◆ **DOCUMENT TEXT**:
---

Right. let’s get back to heavier some heavier fare to see us through these cold winter nights…

I expect you were aware last year of some brouhaha involving the end of the world. The Mayans, those ancient Mesoamerican darlings of the new age crystals-and-chakras crowd, were somewhat fans of a calendar. Their reckoning of time ran on several scales, the longest of which came to an end/ticked over last December. Obviously a portent of Armageddon. Or not. You have to wonder if a future civilisation will get antsy every December 31st. Probably not. They’ll have banned chakras by then. Anyway, coincidentally or not, thundering along on the coat tails of the fin-de-long-count zeitgeist comes Tzolk’in: the Mayan Calendar, highly regarded new boy on the worker placement block and bane of spell-checkers everywhere.

You can’t sit down at a table to play Tzolk’in without immediately noticing the big draw- and the thing that sets it apart from its numerous mechanic-sharing brethren- the huge functioning cog-wheels embedded in the board, baring their teeth at you in a brazen attempt at intimidation. Let’s put those aside for one moment however, and pretend giant wheels are run-of-the-mill.

Tzolk’in is, in many ways nearly identical to the granddaddy of worker placement games, Caylus. There is the same sense of trying to optimise your very limited actions with a dollop of attempting to anticipate and, if possible, stymie your opponent’s strategies on the side. There are even analogous tracks for advancement on the board, with the technology track standing in for the King’s favour and the temples where one must earn the favour of the gods, sorta-kinda an equivalent of building the castle. Of course, if you aren’t familiar with Caylus, dear reader, this tells you nothing. Likewise if you are a stranger to Agricola it would be pointless mentioning the similar necessity to feed you workers with some of the valuable corn you have gathered at critical points in the game. So I won’t.

Instead I’ll go back to the start…

You begin the game with four so-called wealth tiles from which you must choose two which will bestow upon you your starting resources and possible freebie advancements on the technology or temple tracks. This is the first agonising decision of the game, and yet acquiring the stuff you want, nay need, will never be so easy again. Once everyone’s tooled up it’s simply a matter of going round the board deploying your columnar minions as you see fit. Or rather, as the game sees fit to allow you. You may place one or more of your pieces onto the bevelled spaces on the various gears (assuming you can meet the corn cost of doing so), or you can take one or more of them off to accomplish an action, but not both. No sir.

Then, once everyone has either put down or pulled off, time marches on and those gimmicky gears are rotated, causing any pieces to march onwards with them.

tzolkin4[1]And we come round and back again to the gears.  There are five action-granting gears powered by the central Tzolk’in calendar wheel. Each gear is themed around an ancient Mayan city. Bountiful Palenque grants the treasures of the forest, harvesting wood clears fields to provide corn. Yaxchilan’s rich mines provide stone, gold, and of course crystal skulls, whereas the cultural centre of Tikal allows technological advancement and building. The bustling markets of Uxmal allow for corn to be exchanged for resources (and back again) or religious favour, and new workers to be recruited. Lastly sacred Chichen Itza is where you must seek the favour of the gods with offerings of crystal skulls, for which you will be rewarded in the next life. With points. In common though, each wheel’s actions become more powerful and allow access to rarer bounty, the longer you can afford to let you workers sit there, otherwise achieving nothing, with the final spaces being wild cards of a sort, allowing you to access any ability of the chosen wheel.

---

◆ **DATA EXTRACTS**:

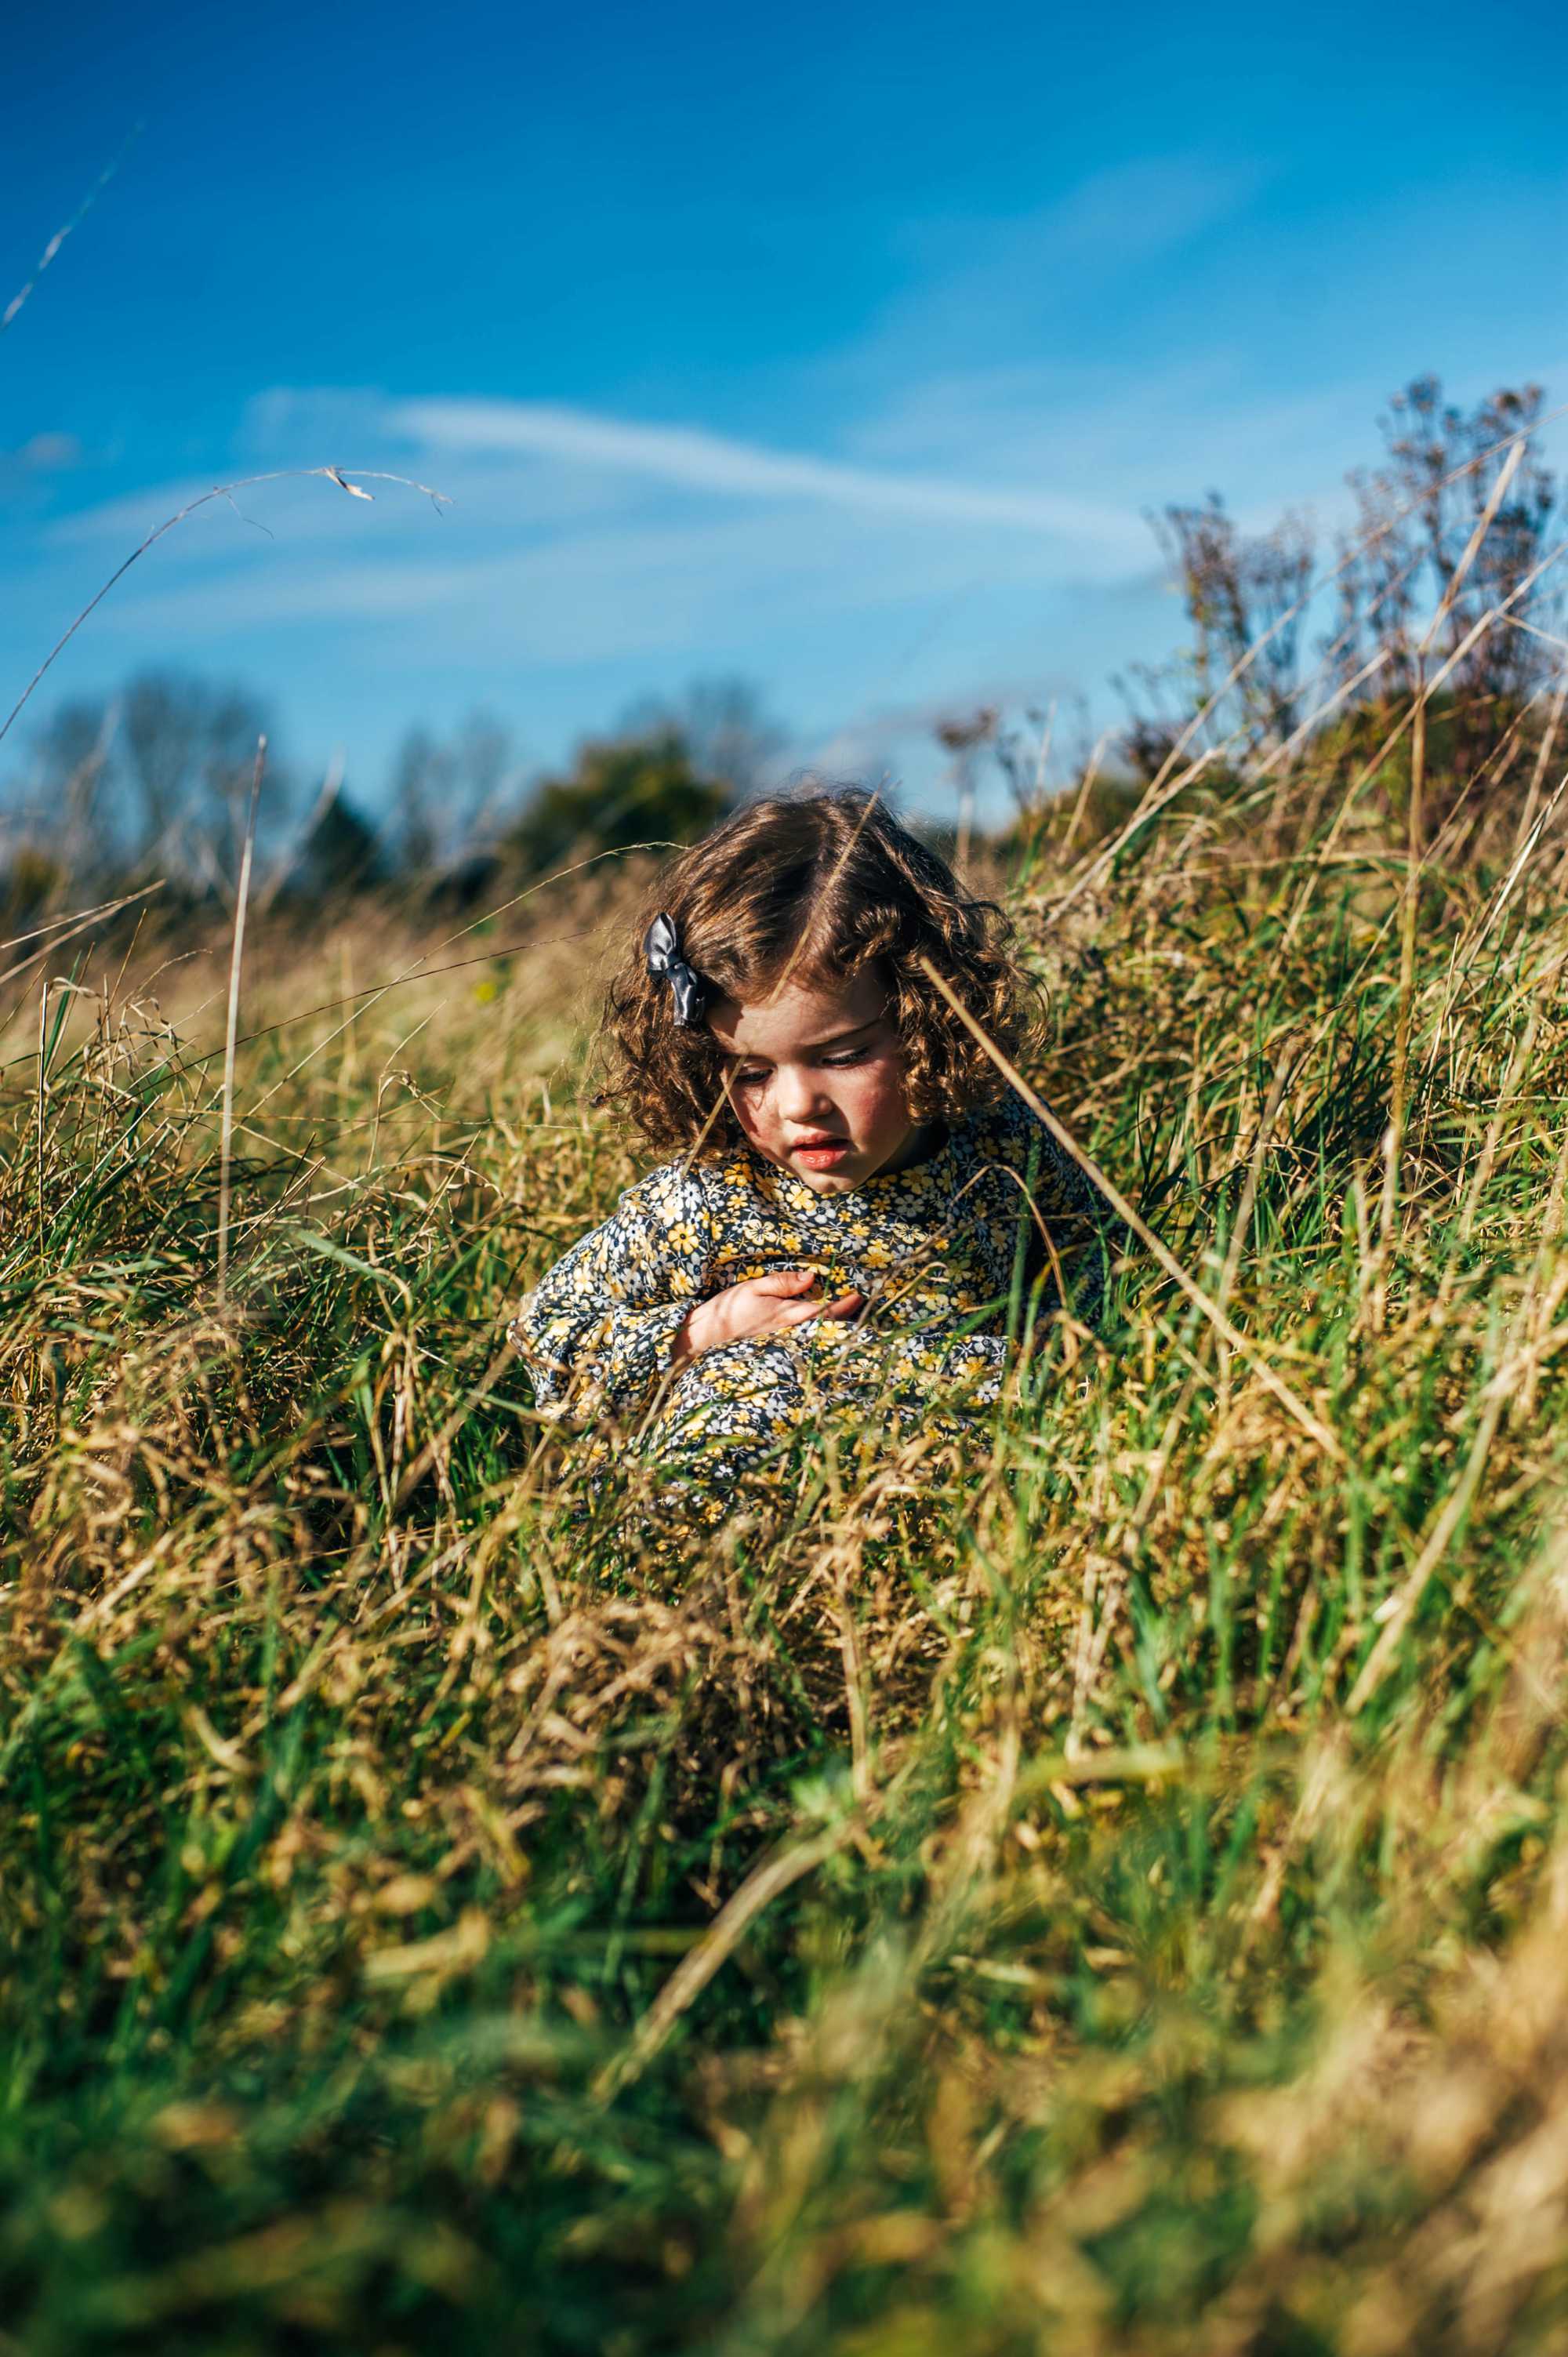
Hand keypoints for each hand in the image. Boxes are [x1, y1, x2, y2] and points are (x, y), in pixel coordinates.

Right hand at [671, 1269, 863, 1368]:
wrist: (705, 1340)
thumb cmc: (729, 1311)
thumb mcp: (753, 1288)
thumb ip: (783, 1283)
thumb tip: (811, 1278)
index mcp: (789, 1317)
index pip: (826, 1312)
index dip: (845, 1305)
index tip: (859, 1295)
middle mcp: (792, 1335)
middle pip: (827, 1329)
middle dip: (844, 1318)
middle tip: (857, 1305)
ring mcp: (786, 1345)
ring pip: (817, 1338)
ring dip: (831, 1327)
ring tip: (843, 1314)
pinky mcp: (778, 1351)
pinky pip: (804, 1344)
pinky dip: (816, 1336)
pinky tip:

---

◆ **PROBLEM STATEMENT**: Can you reproduce the part of the Tzolk'in review word for word, starting with "Instead I’ll go" and going on through "both. No sir."?

◆ **RESULT OF THIS TASK**:
Instead I’ll go back to the start…

You begin the game with four so-called wealth tiles from which you must choose two which will bestow upon you your starting resources and possible freebie advancements on the technology or temple tracks. This is the first agonising decision of the game, and yet acquiring the stuff you want, nay need, will never be so easy again. Once everyone’s tooled up it’s simply a matter of going round the board deploying your columnar minions as you see fit. Or rather, as the game sees fit to allow you. You may place one or more of your pieces onto the bevelled spaces on the various gears (assuming you can meet the corn cost of doing so), or you can take one or more of them off to accomplish an action, but not both. No sir.